Although bitcoinzar.co.za suggests that paying the ransom is the quickest and easiest way to retrieve your files (See What to do if your data is held hostage), there is no guarantee that the files will be decrypted once the ransom is paid.

The original CryptoLocker is known to unlock the files once payment is received, said Moir, “but from what I have heard most of the emulated versions don’t at all. They just corrupt your files and hope you pay them.”

The assistant manager was also doubtful about getting the data back. “We decided to lose everything,” he said.

The prevalence of these attacks in South Africa are hard to measure as it is thought that many victims do not report them. Neither Moir nor the printing company did.

Victims are being urged not only to report it to the police but also to the National Cybersecurity Hub.

An Internet Service Providers Association advisory on reporting cybercrimes said: “Over the past few years, there have been an increasing number of convictions in South African courts for cybercrimes and that there are some extremely competent SAPS [South African Police Service] personnel involved in detecting and prosecuting cybercrimes. There is also a process under way to increase the penalties which may be imposed.”

Two years have passed since the attack on Moir’s computer but the ransomware still lingers there. “I can stop it from corrupting new files but I can’t get my old ones back or get rid of it.

“It looked like one guy was working on a code to reverse it, or had been making a few for the emulated viruses but then he stopped posting on the message board I was following and I never got an update,” he said.

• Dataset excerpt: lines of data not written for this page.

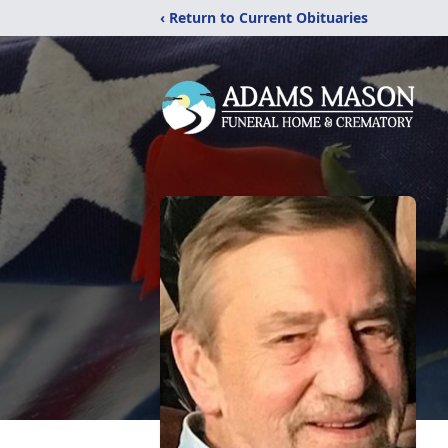
‹ Return to Current Obituaries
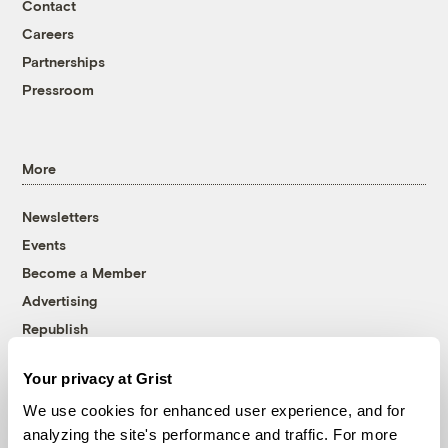
Contact
Careers
Partnerships
Pressroom
More
Newsletters
Events
Become a Member
Advertising
Republish
Accessibility
Your privacy at Grist
Follow us on Facebook
Follow us on Twitter
Follow us on Instagram
Follow us on YouTube
Follow us on Bluesky
We use cookies for enhanced user experience, and for
analyzing the site's performance and traffic. For more
© 1999-2026 Grist Magazine, Inc. All rights reserved.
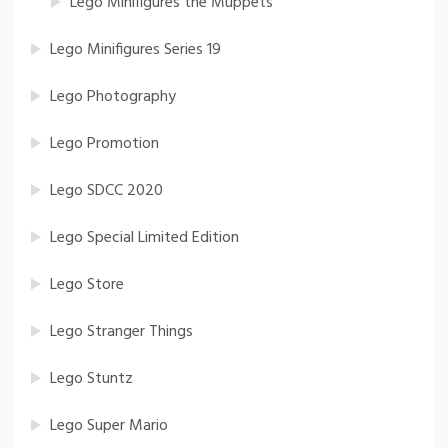
Lego Minifigures the Muppets
Lego Minifigures Series 19
Lego Photography
Lego Promotion
Lego SDCC 2020
Lego Special Limited Edition
Lego Store
Lego Stranger Things
Lego Stuntz
Lego Super Mario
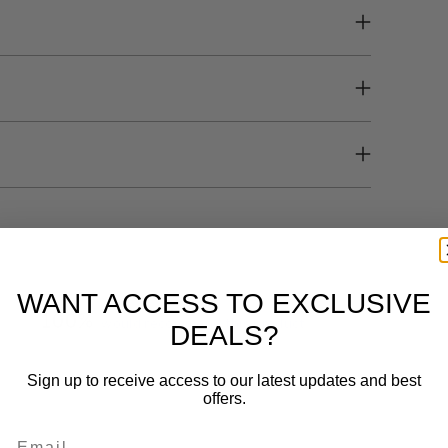
WANT ACCESS TO EXCLUSIVE
100%
would recommend this product
DEALS?
Sign up to receive access to our latest updates and best
offers.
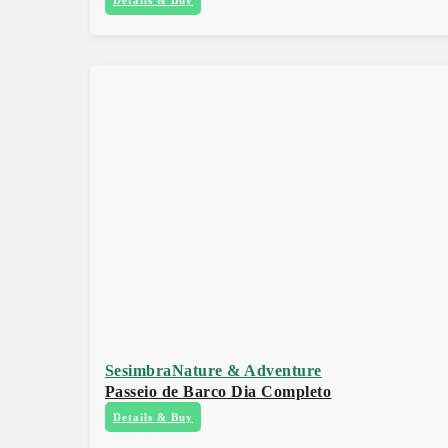
Sesimbra
Nature & Adventure
Passeio de Barco Dia Completo
Details & Buy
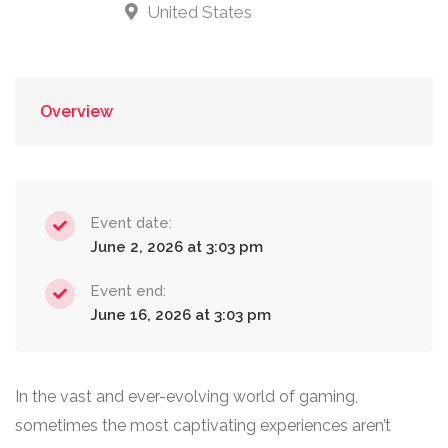
United States
Overview
Event date:
June 2, 2026 at 3:03 pm
Event end:
June 16, 2026 at 3:03 pm
In the vast and ever-evolving world of gaming,
sometimes the most captivating experiences aren’t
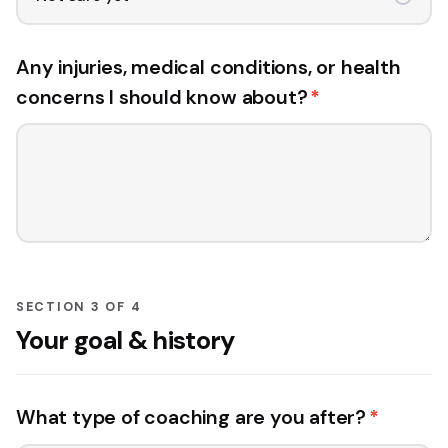
Any injuries, medical conditions, or health
concerns I should know about?
*
SECTION 3 OF 4
Your goal & history
What type of coaching are you after?
*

“I still keep some of the files I want restored on my computer … now and then I go look to see if there has been any progress, but it seems forgotten in the wave of new viruses.”

Cybercrooks are upping their game – and their threats

Hackers will not only try to extort money for your data but say they may make it public

Charl Ueckermann, managing director of AVeS Cyber Security, says ransomware attackers have upped the ante when it comes to extortion.

“Instead of just planting malicious code on victims’ computers that locks them out of their systems, these cybercriminals threaten to release sensitive company or customer data publicly if their demands are not met,” he warns.

Cisco’s midyear cybersecurity report has predicted a new generation of more sophisticated ransomware that can spread by itself and hold entire networks hostage.

“The truth is, [information technology] can’t control all connectivity and use of technology any longer. Regardless of the strength of their technology defences, businesses must assume they will still be attacked,” Terry Greer-King, head of security at Cisco, said. Recent research has found that 92% of devices run software with known vulnerabilities.

Some industries are particularly vulnerable, with financial services and retail businesses running software that is at least six years old. Elsewhere, the government, electronic, healthcare and professional sectors are at the highest risk of malware attack.

As cited by Ueckermann, research company Gartner predicts that by 2020 there will be 25‑billion connected devices, up from 6.8‑billion in 2016. “This represents a vast number of entry points for hackers to gain access to personal information and corporate systems,” he said.

Ueckermann said the first “headless worms” – malicious code that targets connected devices like smartphones and wearable technologies – are expected to emerge by the end of 2016 and will be capable of spreading through billions of computers.

Industry experts implore businesses to pinpoint vulnerabilities, strengthen their defences and have a plan in place to respond to any possible cyberattack.